Ma Socrate è anche ricordato come “servo di dio” nell’educazione dei giovani alla conoscenza di sè, del proprio non sapere, della propria condizione umana, alla cura della propria anima. La sua tecnica è la maieutica (l'interrogare senza mai rispondere): l’arte della levatrice o arte dell'ostetrica viene da lui ereditata dalla madre Fenarete. Il suo obiettivo è la definizione di valori: virtù è conoscenza, l’azione malvagia è ignoranza, la cura di sè è scopo della vita (anima deve dominare il corpo, la sofrosine=la temperanza).
E per me il maestro della sapienza di "partire da sè ” per conoscere e conoscersi, per vivere in maniera virtuosa; ma è anche colui che per parlare di trasmissione mette in campo la metafora femminile della maieutica.

BUDDHA (565-486 a.C.) ovvero Siddharta Gaitama della famiglia dei Sakaya, maestro religioso indiano.
A 30 anni diventa monaco itinerante per annunciare la verità. Viene chiamato Buddha (lo Svegliato, l'Illuminato) perché possiede la conoscenza salvifica ed ha facoltà di annunciare il messaggio. Per alcuni il Buddha storico è semplice manifestazione temporanea del B. trascendente per la salvezza dell umanità. Da ciò deriva l'idea della "buddhità” come scopo di salvezza proposto a tutti e quindi infiniti B. possono esistere in questo mondo.
La rinuncia al mondo e la pratica ascetica sono i temi della sua dottrina. La "via media” come annientamento di ogni desiderio (causa di tutti i dolori) il modo di realizzarla. Il retto parlare, il retto agire, il retto modo di sostentarsi la sua morale. Il dolore è al centro della sua dottrina: tutto è dolore, il dolore ha una causa, il dolore ha un termine e vi è un cammino che conduce all’estinzione del dolore e cioè al Nirvana.

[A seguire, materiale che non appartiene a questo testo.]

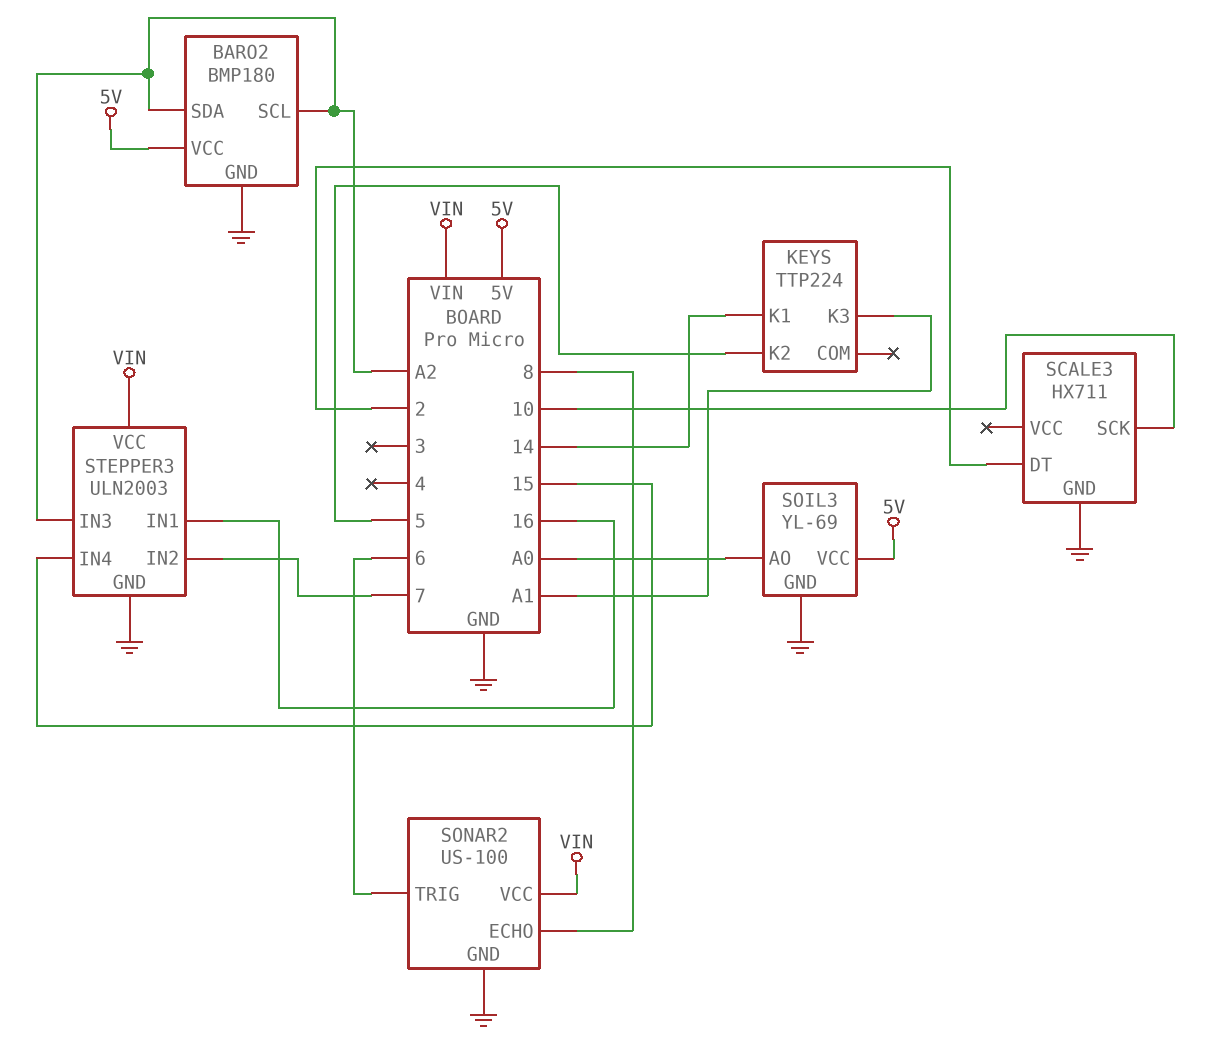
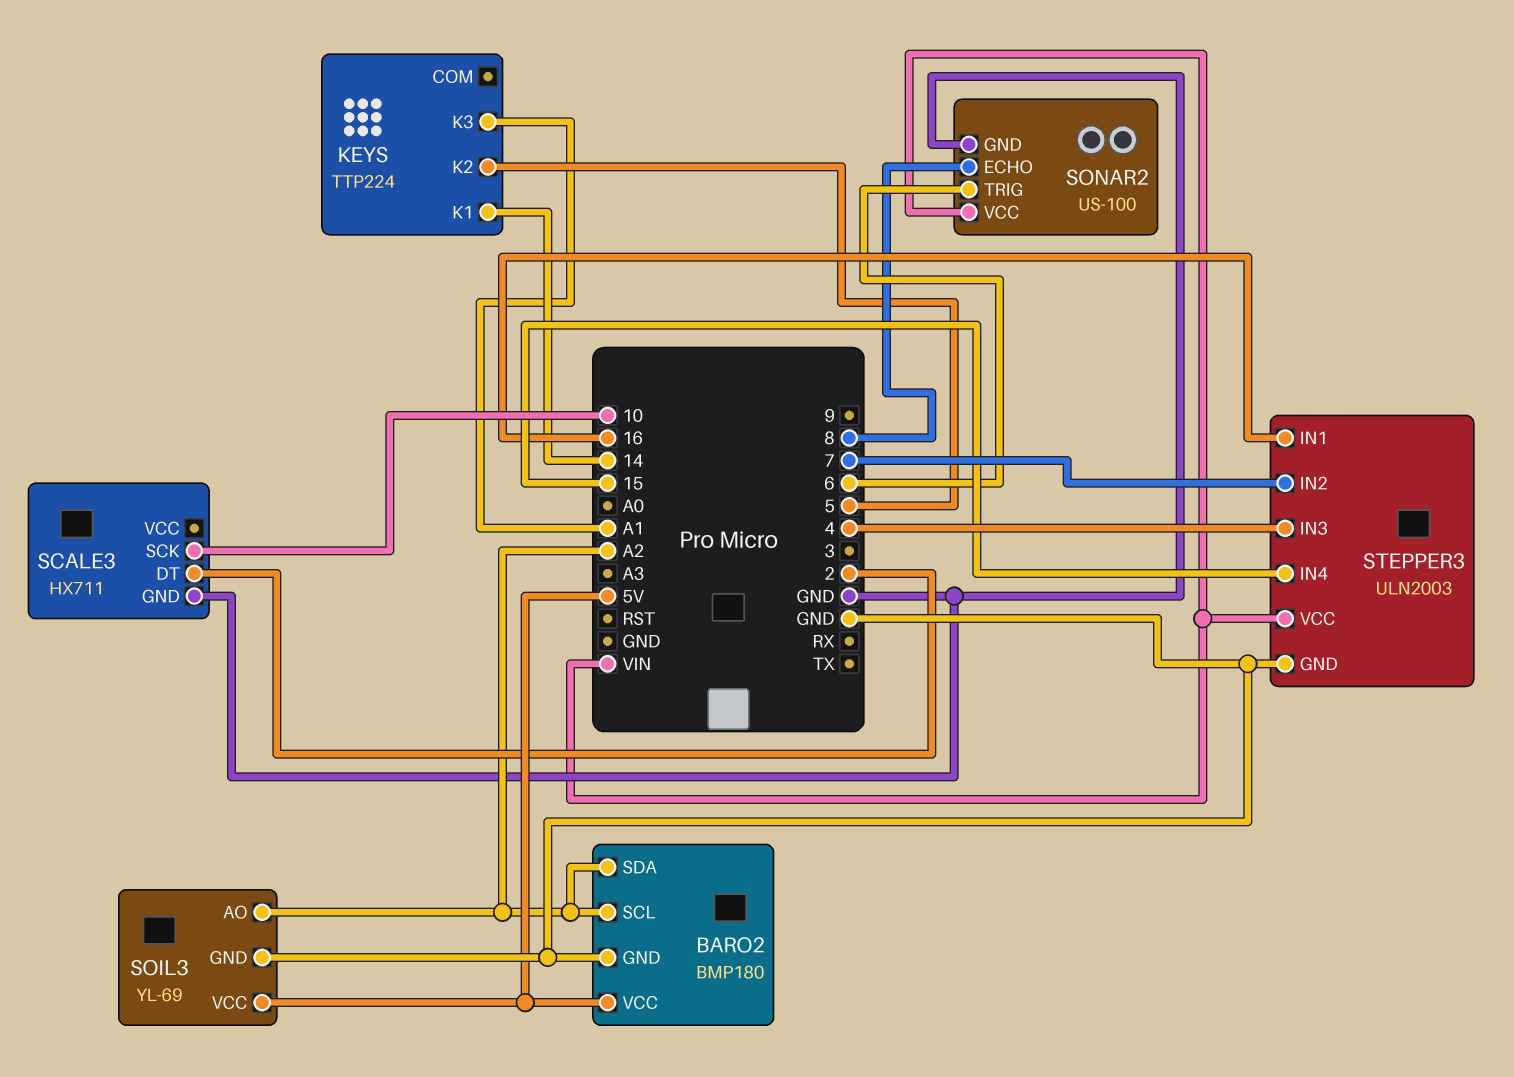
SOIL3 pin AO: A0 -> A2
STEPPER3 pin IN3: A2 -> 4

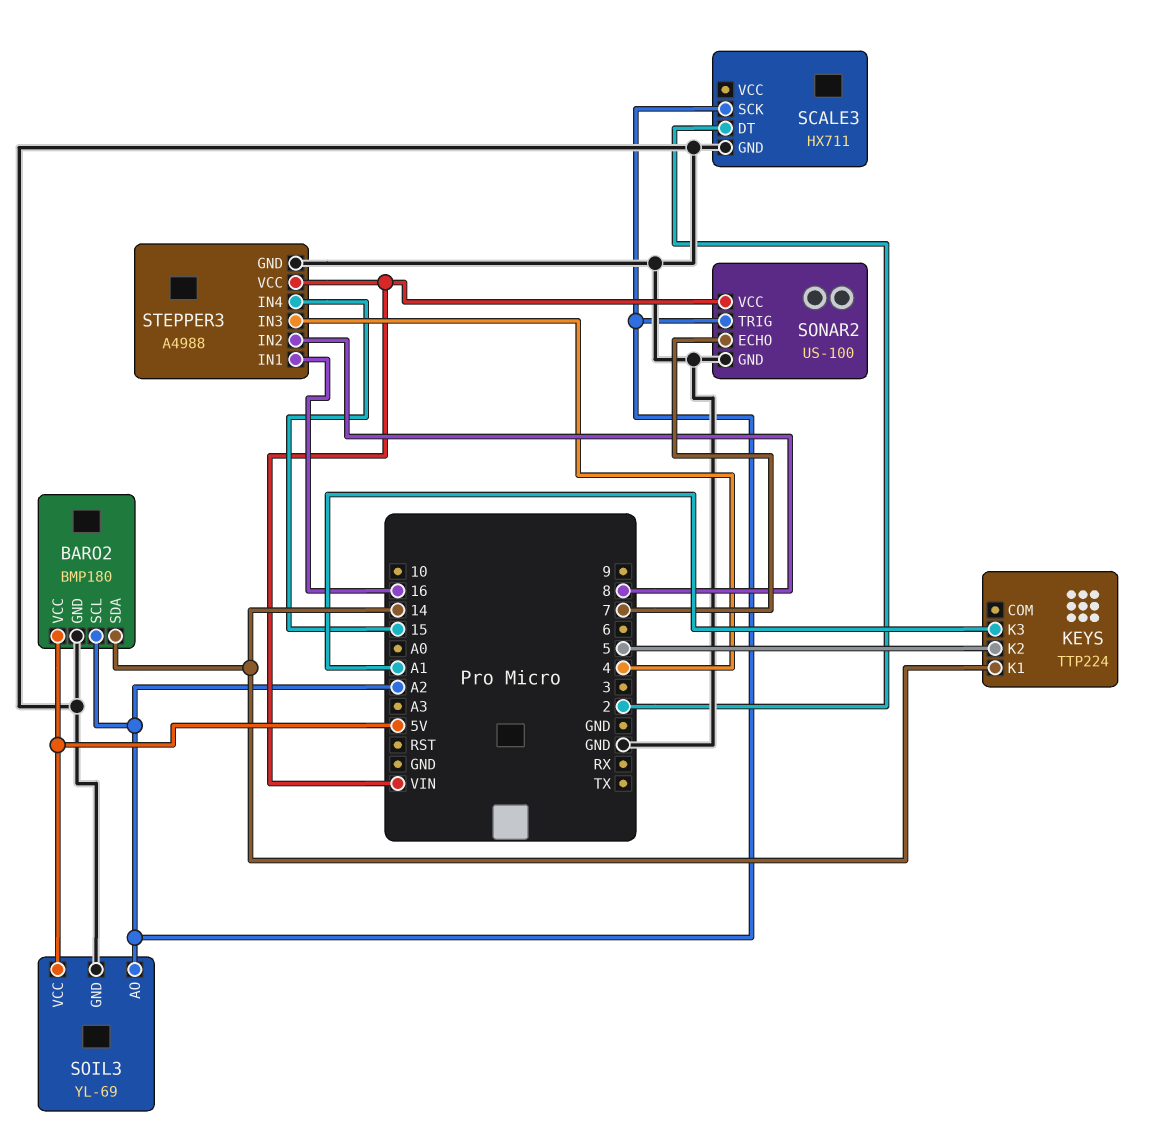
BARO2 pin SDA: A2 -> 14
SCALE3 pin SCK: 10 -> A2
SONAR2 pin ECHO: 8 -> 7
SONAR2 pin TRIG: 6 -> A2
STEPPER3: ULN2003 -> A4988
STEPPER3 pin IN2: 7 -> 8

E' per me il maestro della estraneità al mondo in cui si vive; la rinuncia ad un'idea di progresso e di storia ineluttabile e incontrastabile. In questo senso mi rimanda all’idea (ma anche al vissuto) di estraneità al "contemporaneo ” come condizione individuale per la ricerca di sè come antidoti all'adattamento e all ’opportunismo.


Forse potremo dire che la relazione che si instaura in qualsiasi pratica di “trasmissione del sapere" non è seriabile, ripetibile, ma si rifà ad un contesto, non è modellizzabile.
Ha un carattere di ORIGINARIA fondazione, perché l'incontro è imprevedibile e le emozioni che in esso vi agiscono fanno già parte di un processo di conoscenza che è contenuto nel mandare al di là di noi stessi qualcosa e contemporaneamente perderlo di vista (theoros).
Potremo forse dire che la trasmissione è una "generazione di senso” per sé e per l'altro? Che trasmettere qualcosa è inscindibile tra trasmettere qualcuno (sè stessi) ? Che la realtà che si genera nell'incontro è già altro da ciò che si intendeva tramandare?
Mi viene a questo punto in mente un "omissis” di tutto questo ragionamento "mitico": la madre e il femminile. Prima generatrice, creatrice di vita e di senso, portatrice in sè della possibilità di "mettere al mondo un nuovo mondo”. Ma d’altro canto io sono un uomo ed oggi talvolta la mia condizione di genere non è facile da riconoscere, come è difficile riconoscere che Diotima fu maestra di Socrate e che la maieutica fu trasmessa a lui dalla madre Fenarete. Origine femminile della vita e del sapere e della trasmissione nel mondo?